Write out the text of every entry below, keeping each line and character unchanged.

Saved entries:
::::::

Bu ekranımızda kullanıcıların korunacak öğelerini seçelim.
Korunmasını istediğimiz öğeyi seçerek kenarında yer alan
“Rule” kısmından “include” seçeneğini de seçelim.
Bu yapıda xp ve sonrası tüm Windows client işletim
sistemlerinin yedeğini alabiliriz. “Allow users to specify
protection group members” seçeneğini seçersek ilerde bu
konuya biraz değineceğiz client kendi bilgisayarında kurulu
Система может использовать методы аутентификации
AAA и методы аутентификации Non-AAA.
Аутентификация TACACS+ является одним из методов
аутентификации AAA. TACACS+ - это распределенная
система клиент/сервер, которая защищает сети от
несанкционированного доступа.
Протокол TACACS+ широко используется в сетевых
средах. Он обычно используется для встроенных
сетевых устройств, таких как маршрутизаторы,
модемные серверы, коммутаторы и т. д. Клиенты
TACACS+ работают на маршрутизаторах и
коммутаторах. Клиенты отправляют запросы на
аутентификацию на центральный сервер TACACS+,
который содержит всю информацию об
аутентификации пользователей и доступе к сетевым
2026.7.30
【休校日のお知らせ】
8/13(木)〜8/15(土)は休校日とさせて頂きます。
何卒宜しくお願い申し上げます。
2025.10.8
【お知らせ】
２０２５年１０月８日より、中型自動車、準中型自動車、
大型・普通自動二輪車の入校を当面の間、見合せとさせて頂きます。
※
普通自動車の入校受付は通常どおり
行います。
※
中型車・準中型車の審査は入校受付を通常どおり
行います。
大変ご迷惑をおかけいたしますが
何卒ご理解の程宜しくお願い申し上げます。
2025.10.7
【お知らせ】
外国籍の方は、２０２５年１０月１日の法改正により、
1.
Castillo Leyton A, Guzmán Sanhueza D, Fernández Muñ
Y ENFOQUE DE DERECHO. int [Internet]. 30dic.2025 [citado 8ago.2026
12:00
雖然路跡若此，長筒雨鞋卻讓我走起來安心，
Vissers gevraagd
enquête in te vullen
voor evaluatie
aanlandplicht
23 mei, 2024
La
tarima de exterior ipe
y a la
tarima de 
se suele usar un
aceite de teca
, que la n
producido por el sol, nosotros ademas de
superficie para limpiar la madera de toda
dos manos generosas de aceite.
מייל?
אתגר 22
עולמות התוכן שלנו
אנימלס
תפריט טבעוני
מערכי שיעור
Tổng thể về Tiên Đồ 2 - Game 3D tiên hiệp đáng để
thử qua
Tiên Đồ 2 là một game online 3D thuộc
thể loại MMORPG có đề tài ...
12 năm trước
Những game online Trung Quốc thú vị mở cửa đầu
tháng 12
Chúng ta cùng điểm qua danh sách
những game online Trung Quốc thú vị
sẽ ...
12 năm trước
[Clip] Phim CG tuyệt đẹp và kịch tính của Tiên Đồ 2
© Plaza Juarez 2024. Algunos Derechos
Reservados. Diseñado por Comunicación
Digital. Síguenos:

::::::

### WORKED SOLUTION
Bu ekranımızda kullanıcıların korunacak öğelerini seçelim.
Korunmasını istediğimiz öğeyi seçerek kenarında yer alan
“Rule” kısmından “include” seçeneğini de seçelim.
Bu yapıda xp ve sonrası tüm Windows client işletim
sistemlerinin yedeğini alabiliriz. “Allow users to specify
protection group members” seçeneğini seçersek ilerde bu
konuya biraz değineceğiz client kendi bilgisayarında kurulu
Система может использовать методы аутентификации
AAA и методы аутентификации Non-AAA.
Аутентификация TACACS+ является одним из методов
аутентификации AAA. TACACS+ - это распределенная
система клиент/сервер, которая защищает сети от
несанкционированного доступа.
Протокол TACACS+ широко используется в сетевых
средах. Он обычно используется для встроенных
сетевых устройств, таких как маршрутизаторы,
модемные серверы, коммутаторы и т. д. Клиенты
TACACS+ работают на маршрутизаторах и
коммутаторах. Клиенты отправляют запросы на
аутентификацию на центральный сервер TACACS+,
который содержит всю информацию об
аутентификации пользователей и доступе к сетевым
2026.7.30
【休校日のお知らせ】
8/13(木)〜8/15(土)は休校日とさせて頂きます。
何卒宜しくお願い申し上げます。
2025.10.8
【お知らせ】
２０２５年１０月８日より、中型自動車、準中型自動車、
大型・普通自動二輪車の入校を当面の間、見合せとさせて頂きます。
※
普通自動車の入校受付は通常どおり
行います。
※
中型車・準中型車の審査は入校受付を通常どおり
行います。
大変ご迷惑をおかけいたしますが
何卒ご理解の程宜しくお願い申し上げます。
2025.10.7
【お知らせ】
外国籍の方は、２０２５年１０月１日の法改正により、
1.
Castillo Leyton A, Guzmán Sanhueza D, Fernández Muñ
Y ENFOQUE DE DERECHO. int [Internet]. 30dic.2025 [citado 8ago.2026
12:00
雖然路跡若此，長筒雨鞋卻讓我走起來安心，
Vissers gevraagd
enquête in te vullen
voor evaluatie
aanlandplicht
23 mei, 2024
La
tarima de exterior ipe
y a la
tarima de 
se suele usar un
aceite de teca
, que la n
producido por el sol, nosotros ademas de
superficie para limpiar la madera de toda
dos manos generosas de aceite.
מייל?
אתגר 22
עולמות התוכן שלנו
אנימלס
תפריט טבעוני
מערכי שיעור
Tổng thể về Tiên Đồ 2 - Game 3D tiên hiệp đáng để
thử qua
Tiên Đồ 2 là một game online 3D thuộc
thể loại MMORPG có đề tài ...
12 năm trước
Những game online Trung Quốc thú vị mở cửa đầu
tháng 12
Chúng ta cùng điểm qua danh sách
những game online Trung Quốc thú vị
sẽ ...
12 năm trước
[Clip] Phim CG tuyệt đẹp và kịch tính của Tiên Đồ 2
© Plaza Juarez 2024. Algunos Derechos
Reservados. Diseñado por Comunicación
Digital. Síguenos:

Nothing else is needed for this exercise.